Mount Versteeg is a 13,471 ft mountain summit located on the crest of the Sierra Nevada mountain range in California. It is situated on the common border of Tulare County with Inyo County, as well as the shared boundary of Sequoia National Park and John Muir Wilderness. It is 15 mi west-northwest of the community of Lone Pine, 1 mi southeast of Mount Tyndall, 1 mi southwest of Mount Williamson, and 0.68 mile northwest of Trojan Peak, the nearest higher neighbor. Mt. Versteeg ranks as the 66th highest peak in California. Topographic relief is significant as it rises approximately 950 ft above Lake Helen of Troy in approximately 0.2 mile.

==Etymology==
The peak's name was officially adopted by the United States Board on Geographic Names in 1964 in memory of Chester Versteeg (1887–1963), lawyer, author, and prominent Sierra Club member who devoted much of his life to furthering interest in the Sierra Nevada. He is credited with 40 first ascents in the Sierra Nevada, such as Mount Tinemaha, Mount Goode, and Colosseum Mountain.

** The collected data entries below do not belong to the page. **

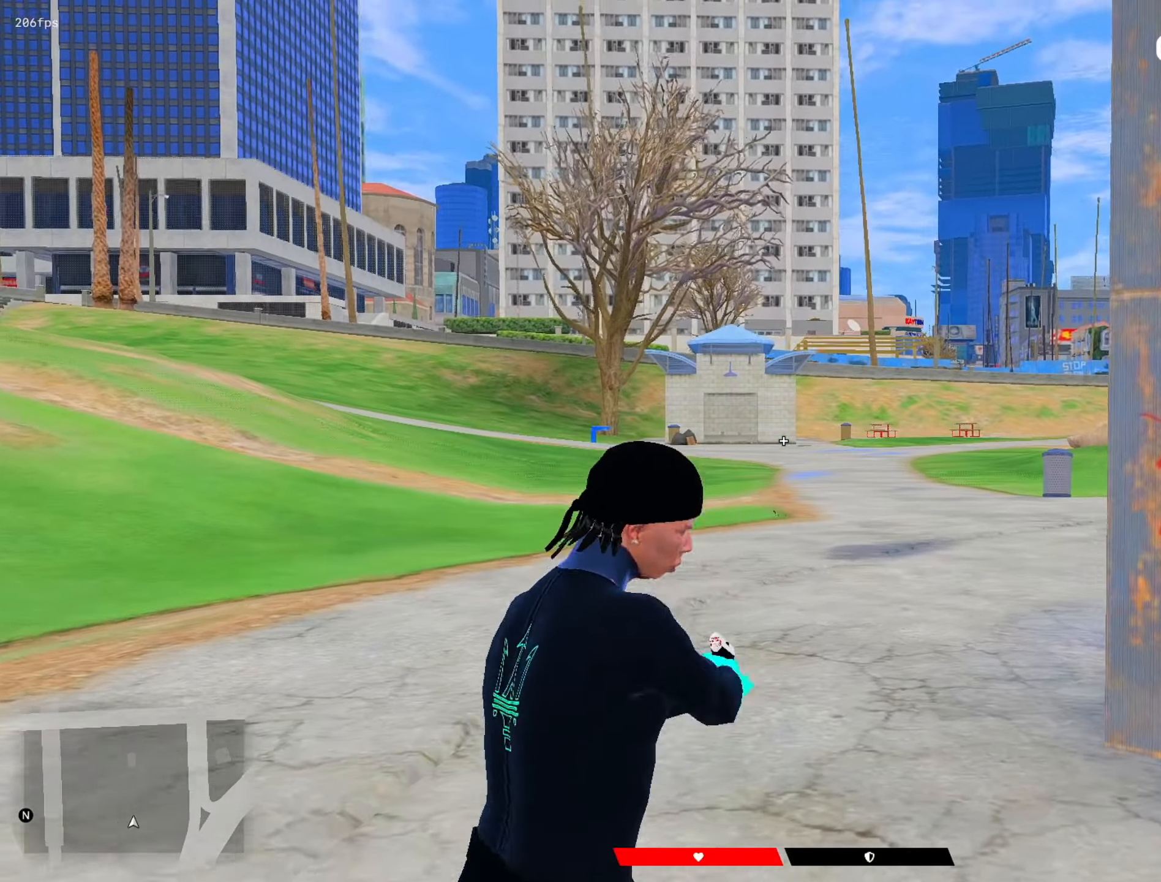
{"keys": ["shift", "w"], "mouse": [], "mouse_move": "down", "events": [[100, "mouse_left", "up"], [100, "mouse_right", "up"], [133, "w", "down"], [417, "d", "up"]]}
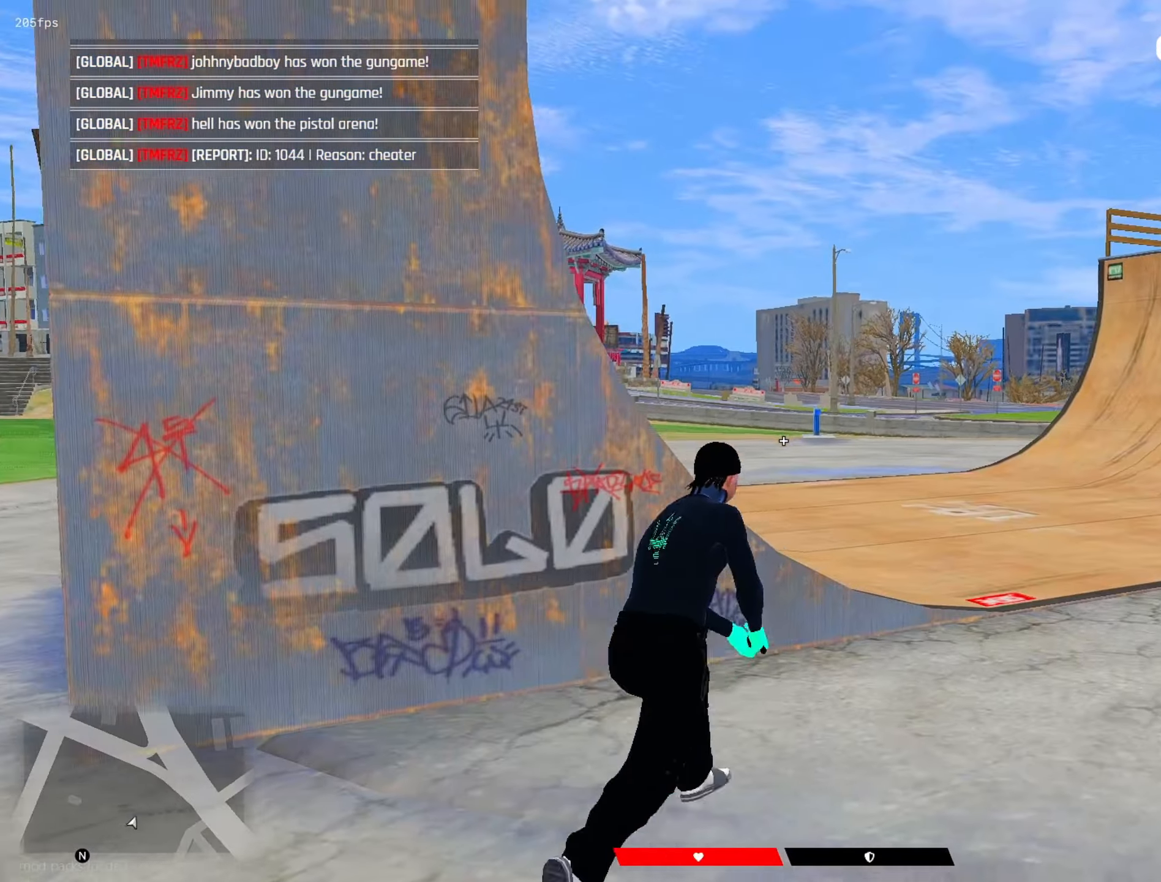
{"keys": ["d", "shift"], "mouse": [], "mouse_move": "left", "events": [[17, "r", "down"], [67, "r", "up"], [250, "d", "down"], [300, "w", "up"]]}
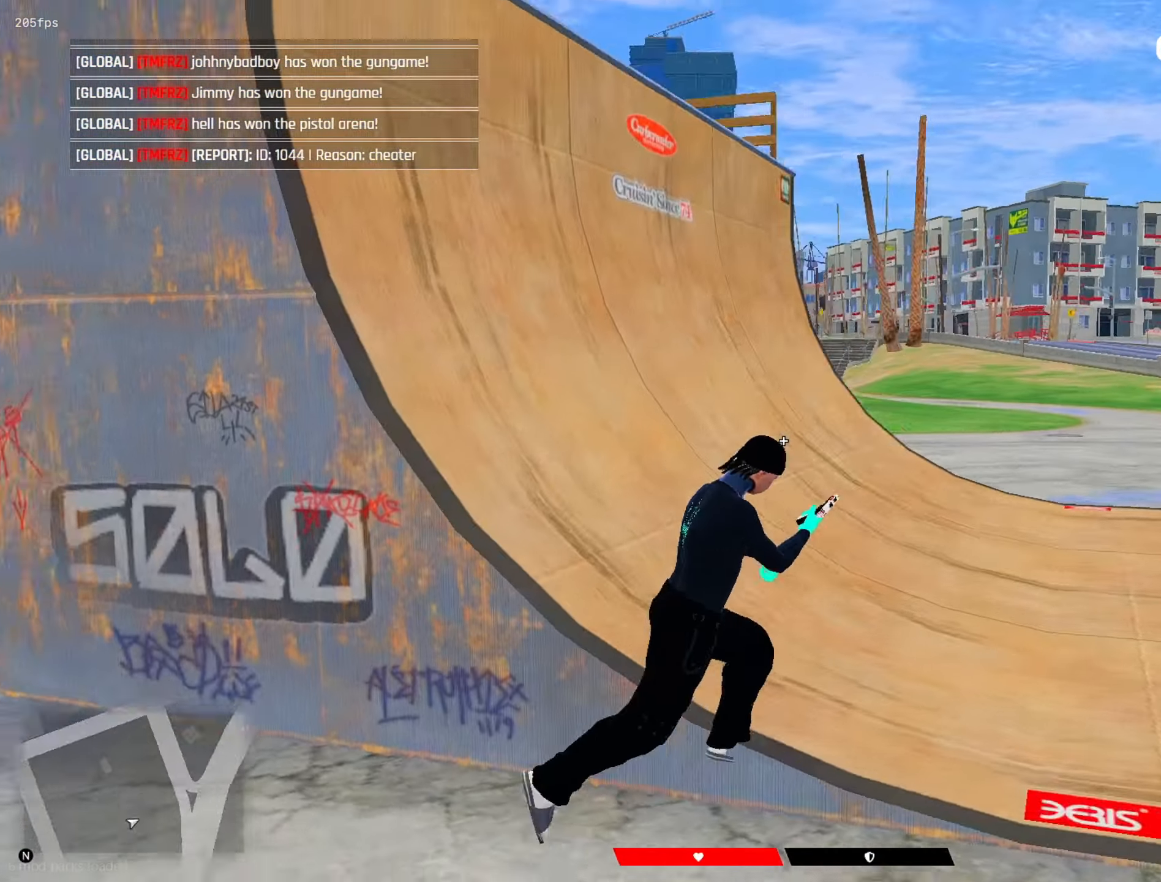
{"keys": ["d", "shift"], "mouse": [], "mouse_move": "right", "events": [[83, "w", "down"], [267, "w", "up"]]}
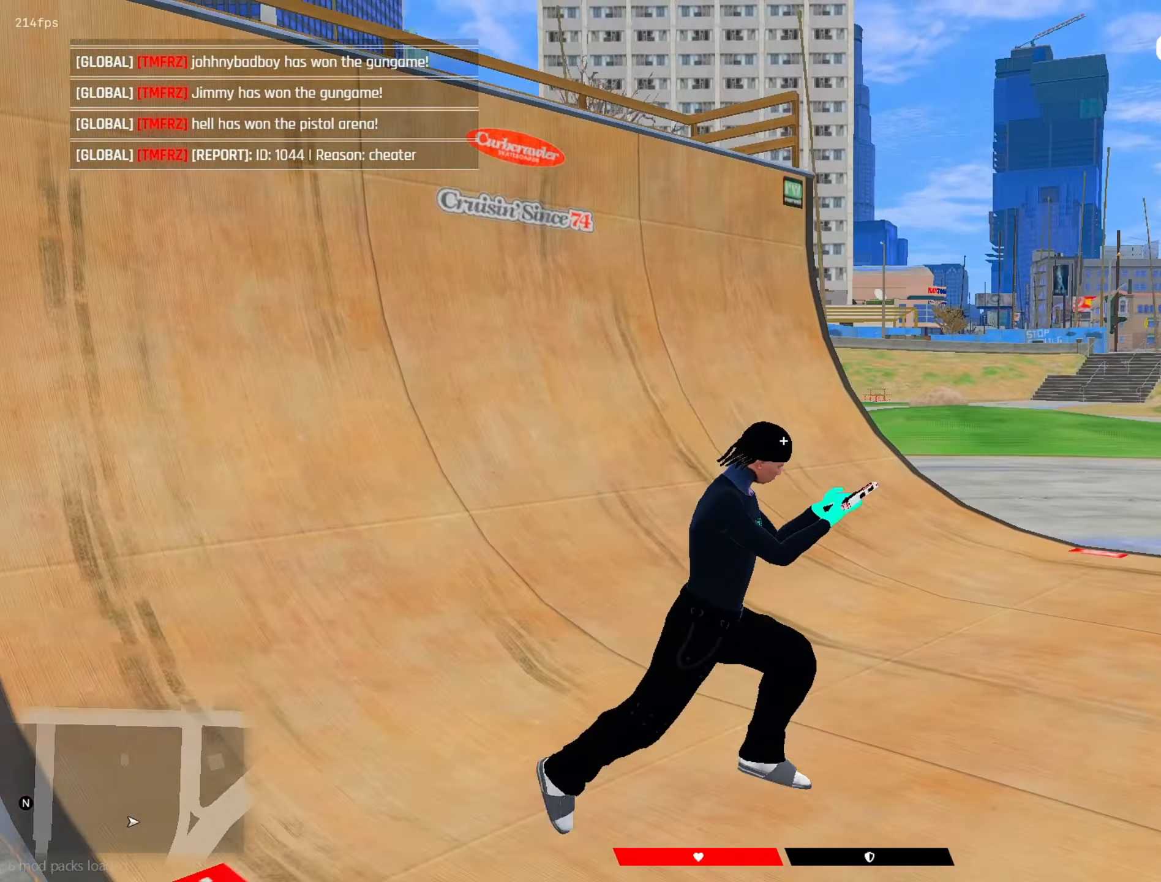
{"keys": ["a", "s", "shift"], "mouse": [], "mouse_move": "still", "events": [[100, "s", "down"], [133, "mouse_right", "down"], [183, "a", "down"], [183, "mouse_left", "down"], [233, "d", "up"], [333, "mouse_left", "up"], [383, "mouse_right", "up"]]}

As the first chairman the Sierra Club's Committee on Geographic Names, he was responsible for the naming of 250 geographical features in the Sierra Nevada, including Trojan Peak and Lake Helen of Troy, which he named for his alma mater, University of Southern California. The club's Angeles Chapter annually presents a Chester Versteeg Outings Award which is "for long-term and outstanding leadership in furthering the enjoyment and safety of the outings program."

==Climate==
According to the Köppen climate classification system, Mount Versteeg has an alpine climate. Most weather fronts originate in the Pacific Ocean, and travel east toward the Sierra Nevada mountains. As fronts approach, they are forced upward by the peaks, causing them to drop their moisture in the form of rain or snowfall onto the range (orographic lift). Precipitation runoff from this mountain drains west to the Kern River, and east to Owens Valley.